Who Planted One in Scooter's Back?



That's right, it's been a while, time for me to bang on about those leaked letters again. Well, you'll be happy. This time I have some news, and it's pretty interesting.

Those who have been folliowing the story will recall that on October 1, following Judith Miller's release from jail on September 29 and her testimony before the grand jury on September 30, the New York Times ran an article that was accompanied by a PDF of three letters:

1. One from Scooter Libby to Judith Miller (the famous "aspens are turning" letter)
2. One from Scooter's attorney, Joseph Tate, to Judith Miler's criminal attorney, Bob Bennett
3. One from Judith Miller's First Amendment attorney, Floyd Abrams, to Joseph Tate.

The letters were so damning to Libby that I had to wonder where they came from, and what the motives were of the people who decided to leak them. And I speculated at the time that Patrick Fitzgerald may not have had those documents prior to that leak, and about how the complexion of the case might change as a result.

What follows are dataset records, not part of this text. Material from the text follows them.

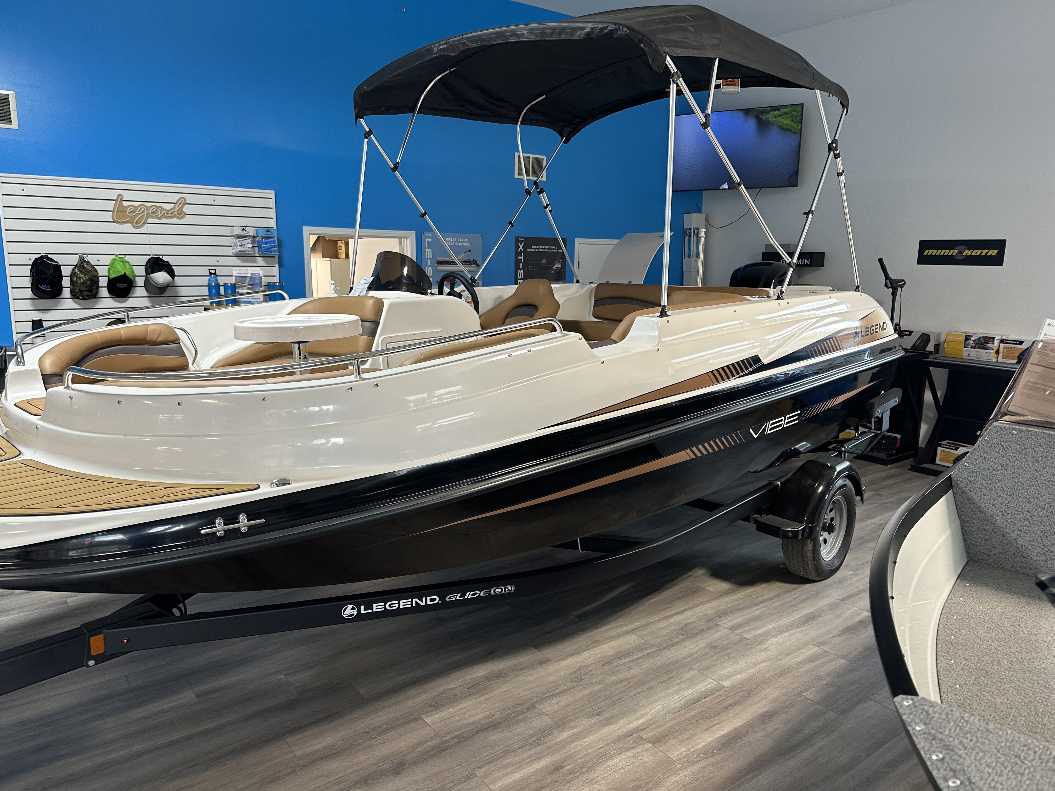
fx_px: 731
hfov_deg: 71.6
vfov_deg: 56.8
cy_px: 396
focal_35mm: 24
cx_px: 528
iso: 125
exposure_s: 1/60
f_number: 1.78
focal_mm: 6.86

I have been really surprised that this question hasn't piqued the curiosity of more people, especially when Fitzgerald's September 12 letter (PDF) was leaked the next day to the New York Sun, and it became clear that he had in fact asked not to see any letter that Libby wrote to Miller, promising not to hit them with an obsturction charge so long as Scooter did not coach Judy's testimony. It is therefore probable that Scooter wrote his saccharine prose thinking that Fitzgerald would never lay eyes on it.

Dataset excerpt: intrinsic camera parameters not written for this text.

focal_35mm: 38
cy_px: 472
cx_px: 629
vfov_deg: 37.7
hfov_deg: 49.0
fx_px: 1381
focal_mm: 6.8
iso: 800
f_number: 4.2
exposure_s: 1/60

Since that time, I find that most of the people I talk to accept the conventional wisdom that the documents were leaked by the Times who thought it was in Judy Miller's interest to do so, since the letters demonstrate that she did, in fact, seek a waiver from Libby, contrary to what his attorney Joseph Tate was saying. But the notion that the corporate end of the paper (Sulzberger, etc.) whose primary directive seems to be watch your ass, boy would go out on that kind of legal and ethical limb never made any sense to me.

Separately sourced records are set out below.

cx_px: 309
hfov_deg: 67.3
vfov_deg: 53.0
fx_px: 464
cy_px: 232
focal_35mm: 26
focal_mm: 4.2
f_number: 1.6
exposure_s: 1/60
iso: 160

Now a source at the New York Times is confirming that the documents did in fact come to them via an outside leak. According to the person who wishes to remain anonymous, the documents were in circulation and available to "journalists working on the story" as early as September 29, the day of Judy's release from jail. By the time they were published by the Times on October 1, the content of the Fitzgerald letter was also known to people at the Times, although they had not seen it.

Who leaked the letters? Nobody who knows is telling. But in light of Bob Bennett's appearance on This Week on Sunday, Swopa's theory is making a whole lot of sense, namely that when Bennett received Libby's letter he realized he had a hot potato in his lap. If he didn't turn it over to Fitzgerald, his client might be looking at serious obstruction charges if it was ever discovered.

On the other hand, the response that makes the most sense in that situation is to hand it over to the Special Counsel rather than leak to the media. Did whoever leaked those letters to the Times and others have an agenda to publicly bury Libby? Fitzgerald may or may not have had them prior to their publication, but the release to the media of those letters guaranteed that the public knew Scooter was going to walk the plank.